## Information supplied

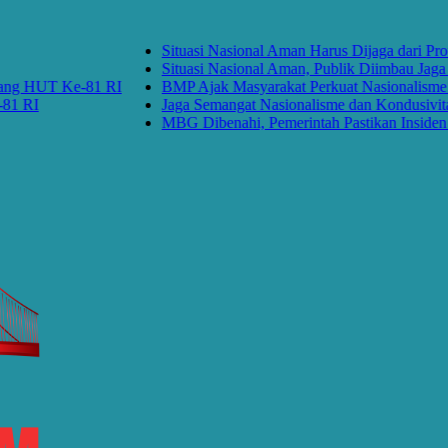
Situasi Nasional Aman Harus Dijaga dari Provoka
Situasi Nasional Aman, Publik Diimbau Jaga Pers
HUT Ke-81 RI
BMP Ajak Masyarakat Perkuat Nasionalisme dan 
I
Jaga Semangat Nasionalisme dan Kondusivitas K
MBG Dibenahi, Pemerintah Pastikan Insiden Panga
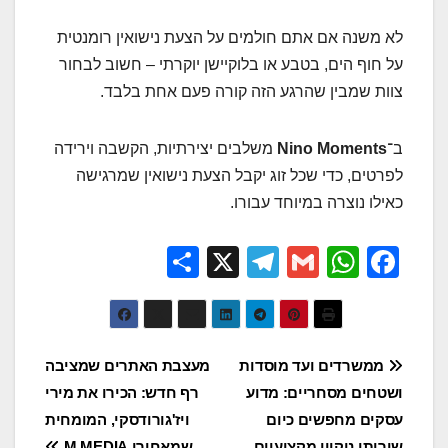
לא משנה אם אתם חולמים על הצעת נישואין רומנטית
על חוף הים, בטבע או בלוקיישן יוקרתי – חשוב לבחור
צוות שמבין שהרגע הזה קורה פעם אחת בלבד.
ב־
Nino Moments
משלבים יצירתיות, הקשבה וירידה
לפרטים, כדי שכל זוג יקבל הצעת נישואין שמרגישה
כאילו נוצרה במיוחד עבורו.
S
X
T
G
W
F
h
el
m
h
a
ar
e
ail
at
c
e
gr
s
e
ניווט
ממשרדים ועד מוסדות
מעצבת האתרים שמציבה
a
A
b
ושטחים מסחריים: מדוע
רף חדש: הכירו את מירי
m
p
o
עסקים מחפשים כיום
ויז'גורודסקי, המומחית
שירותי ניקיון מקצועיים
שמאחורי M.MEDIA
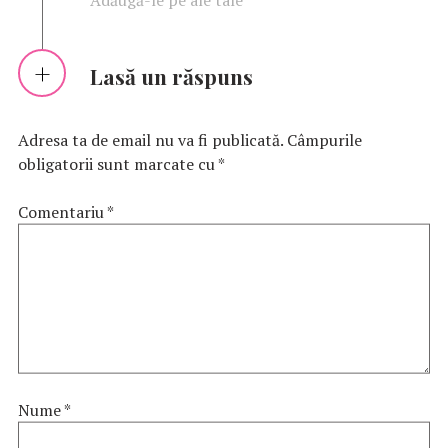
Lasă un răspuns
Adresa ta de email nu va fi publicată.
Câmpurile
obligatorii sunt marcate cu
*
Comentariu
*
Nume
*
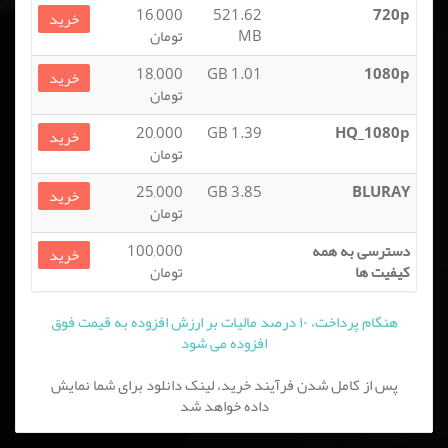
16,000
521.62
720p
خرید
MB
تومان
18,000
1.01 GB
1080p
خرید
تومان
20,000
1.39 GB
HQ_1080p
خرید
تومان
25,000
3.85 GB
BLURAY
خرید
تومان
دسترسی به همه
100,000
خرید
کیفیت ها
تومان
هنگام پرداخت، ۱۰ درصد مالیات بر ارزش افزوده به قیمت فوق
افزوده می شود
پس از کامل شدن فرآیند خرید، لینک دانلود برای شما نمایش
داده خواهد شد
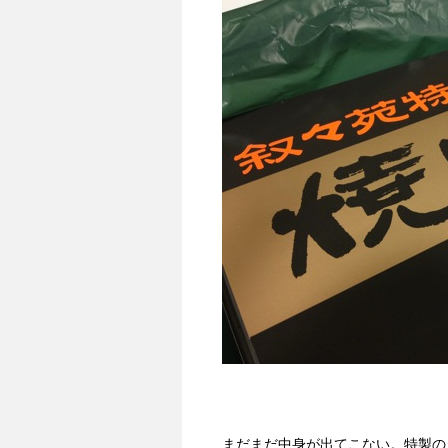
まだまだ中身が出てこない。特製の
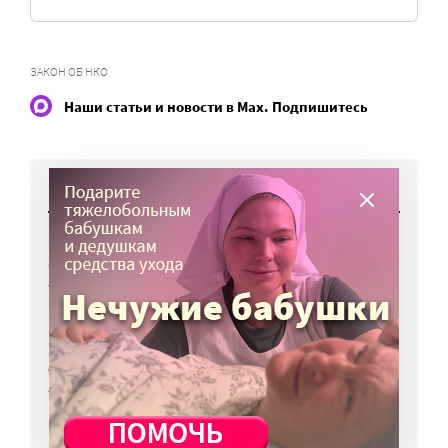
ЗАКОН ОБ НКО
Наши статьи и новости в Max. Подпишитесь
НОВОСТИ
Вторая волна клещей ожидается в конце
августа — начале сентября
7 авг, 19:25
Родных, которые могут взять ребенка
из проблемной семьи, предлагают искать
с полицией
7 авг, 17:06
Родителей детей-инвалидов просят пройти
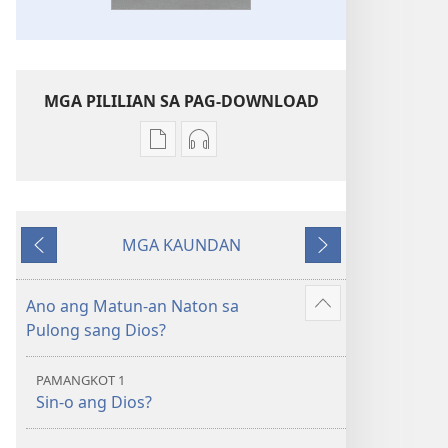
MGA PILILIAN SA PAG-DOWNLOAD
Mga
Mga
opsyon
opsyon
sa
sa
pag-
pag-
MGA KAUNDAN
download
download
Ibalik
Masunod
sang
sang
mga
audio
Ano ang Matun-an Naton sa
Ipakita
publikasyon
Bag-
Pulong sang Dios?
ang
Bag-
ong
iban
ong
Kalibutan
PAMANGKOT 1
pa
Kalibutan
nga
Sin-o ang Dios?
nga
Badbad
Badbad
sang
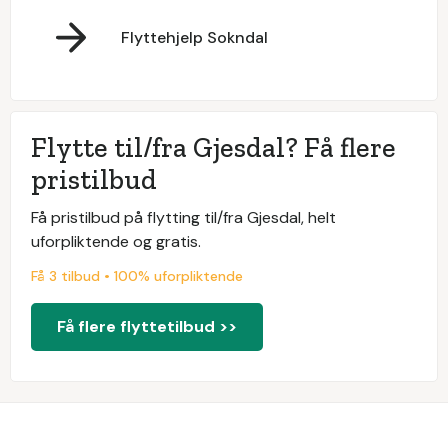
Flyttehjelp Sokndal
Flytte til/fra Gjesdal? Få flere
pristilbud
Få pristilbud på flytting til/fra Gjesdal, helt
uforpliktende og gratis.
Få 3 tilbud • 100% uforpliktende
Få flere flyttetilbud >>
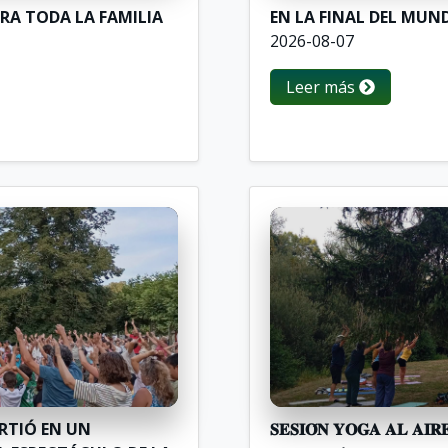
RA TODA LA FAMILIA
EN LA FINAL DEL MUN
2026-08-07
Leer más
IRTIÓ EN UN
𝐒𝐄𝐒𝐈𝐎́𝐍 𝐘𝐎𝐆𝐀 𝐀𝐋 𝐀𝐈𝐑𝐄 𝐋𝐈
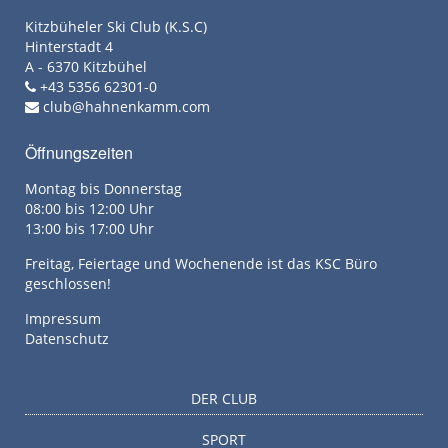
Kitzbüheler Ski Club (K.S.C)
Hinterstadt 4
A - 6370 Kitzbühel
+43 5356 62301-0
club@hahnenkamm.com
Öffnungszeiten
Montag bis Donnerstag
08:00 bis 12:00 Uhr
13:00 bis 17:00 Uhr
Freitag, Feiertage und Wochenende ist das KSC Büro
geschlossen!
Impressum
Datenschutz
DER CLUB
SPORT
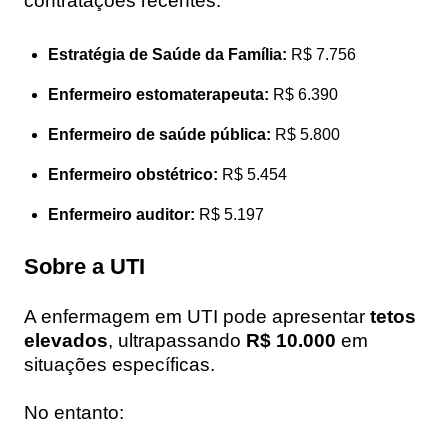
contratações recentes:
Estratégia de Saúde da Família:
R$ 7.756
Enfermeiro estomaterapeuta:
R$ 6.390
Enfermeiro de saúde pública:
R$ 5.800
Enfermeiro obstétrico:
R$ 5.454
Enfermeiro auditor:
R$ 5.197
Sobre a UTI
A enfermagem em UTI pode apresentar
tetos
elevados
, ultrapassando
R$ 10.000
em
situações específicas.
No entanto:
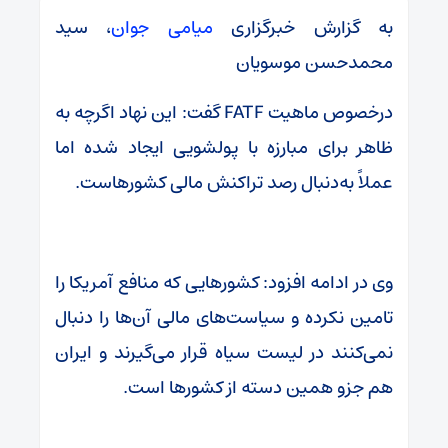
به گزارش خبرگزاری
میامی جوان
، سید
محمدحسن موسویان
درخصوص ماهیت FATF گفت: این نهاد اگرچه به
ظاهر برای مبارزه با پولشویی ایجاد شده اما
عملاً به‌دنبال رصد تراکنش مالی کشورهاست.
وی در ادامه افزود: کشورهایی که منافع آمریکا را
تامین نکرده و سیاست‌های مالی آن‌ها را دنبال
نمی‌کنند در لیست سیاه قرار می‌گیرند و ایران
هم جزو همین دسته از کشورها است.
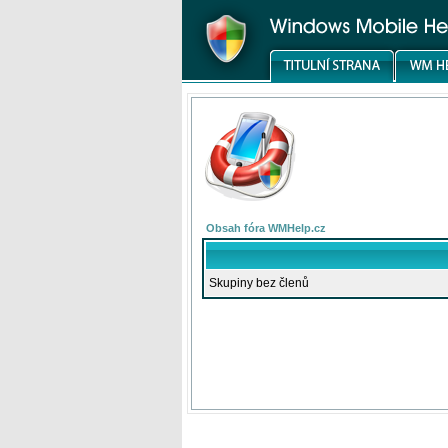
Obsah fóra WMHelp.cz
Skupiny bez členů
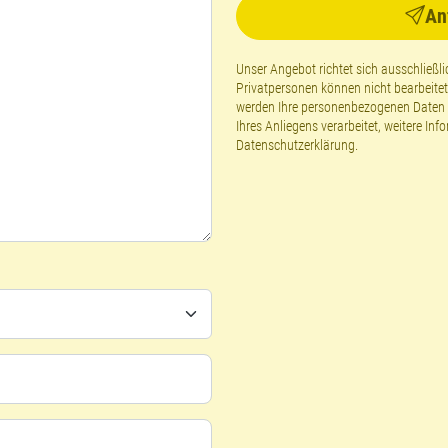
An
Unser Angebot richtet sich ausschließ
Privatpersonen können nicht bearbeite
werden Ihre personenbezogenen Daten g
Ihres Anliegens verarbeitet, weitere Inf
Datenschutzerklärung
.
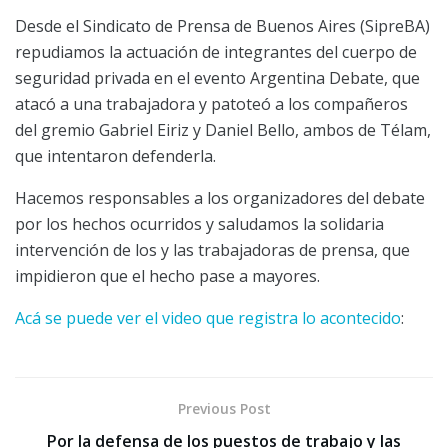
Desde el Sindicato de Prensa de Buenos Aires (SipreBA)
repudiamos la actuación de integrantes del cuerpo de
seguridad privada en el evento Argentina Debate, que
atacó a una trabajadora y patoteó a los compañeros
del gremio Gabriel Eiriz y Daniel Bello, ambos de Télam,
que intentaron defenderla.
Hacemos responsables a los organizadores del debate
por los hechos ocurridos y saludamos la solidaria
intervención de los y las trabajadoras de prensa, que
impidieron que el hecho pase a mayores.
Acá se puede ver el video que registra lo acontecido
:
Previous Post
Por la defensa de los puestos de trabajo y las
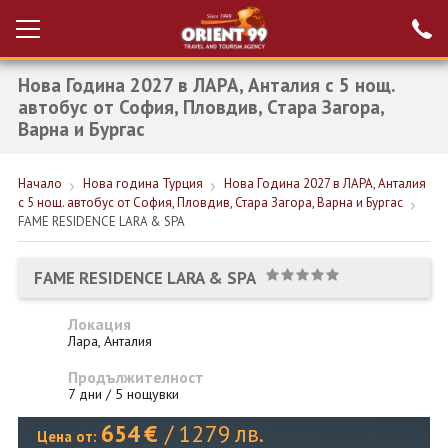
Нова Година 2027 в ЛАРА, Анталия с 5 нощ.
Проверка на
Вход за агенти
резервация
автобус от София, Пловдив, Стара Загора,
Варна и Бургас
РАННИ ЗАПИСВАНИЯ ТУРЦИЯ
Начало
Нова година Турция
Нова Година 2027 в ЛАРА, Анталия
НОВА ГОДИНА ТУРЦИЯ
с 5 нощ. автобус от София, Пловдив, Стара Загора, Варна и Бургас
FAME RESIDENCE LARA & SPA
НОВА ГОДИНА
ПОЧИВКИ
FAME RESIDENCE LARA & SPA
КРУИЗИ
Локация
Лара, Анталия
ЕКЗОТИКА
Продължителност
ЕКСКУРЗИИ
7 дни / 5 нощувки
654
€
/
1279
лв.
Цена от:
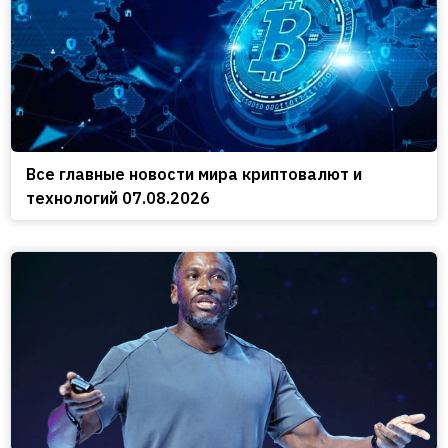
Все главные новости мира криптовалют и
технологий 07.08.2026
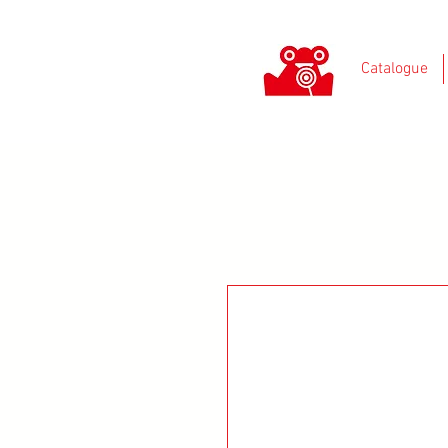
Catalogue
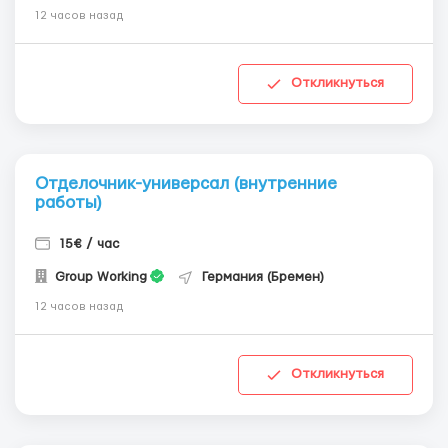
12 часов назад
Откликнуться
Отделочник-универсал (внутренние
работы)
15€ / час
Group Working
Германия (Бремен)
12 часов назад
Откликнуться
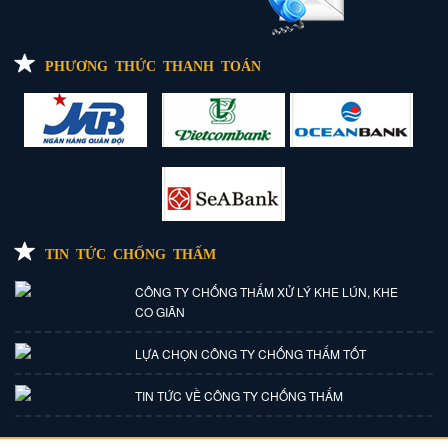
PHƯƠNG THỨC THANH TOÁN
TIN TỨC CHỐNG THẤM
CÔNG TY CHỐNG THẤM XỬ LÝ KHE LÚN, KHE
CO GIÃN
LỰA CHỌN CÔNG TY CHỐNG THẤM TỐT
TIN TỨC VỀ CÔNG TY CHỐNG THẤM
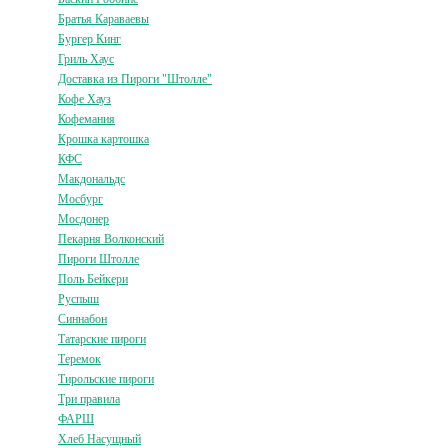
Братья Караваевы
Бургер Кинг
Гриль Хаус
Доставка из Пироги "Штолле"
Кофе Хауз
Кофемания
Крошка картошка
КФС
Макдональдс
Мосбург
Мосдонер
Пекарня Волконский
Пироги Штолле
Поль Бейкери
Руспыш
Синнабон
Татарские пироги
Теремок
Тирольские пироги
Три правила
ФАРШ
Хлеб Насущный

## Try it
Search the entries for the string "pristilbud" and copy each line where it occurs.

## Problem solution
pristilbud
Få pristilbud på flytting til/fra Gjesdal, helt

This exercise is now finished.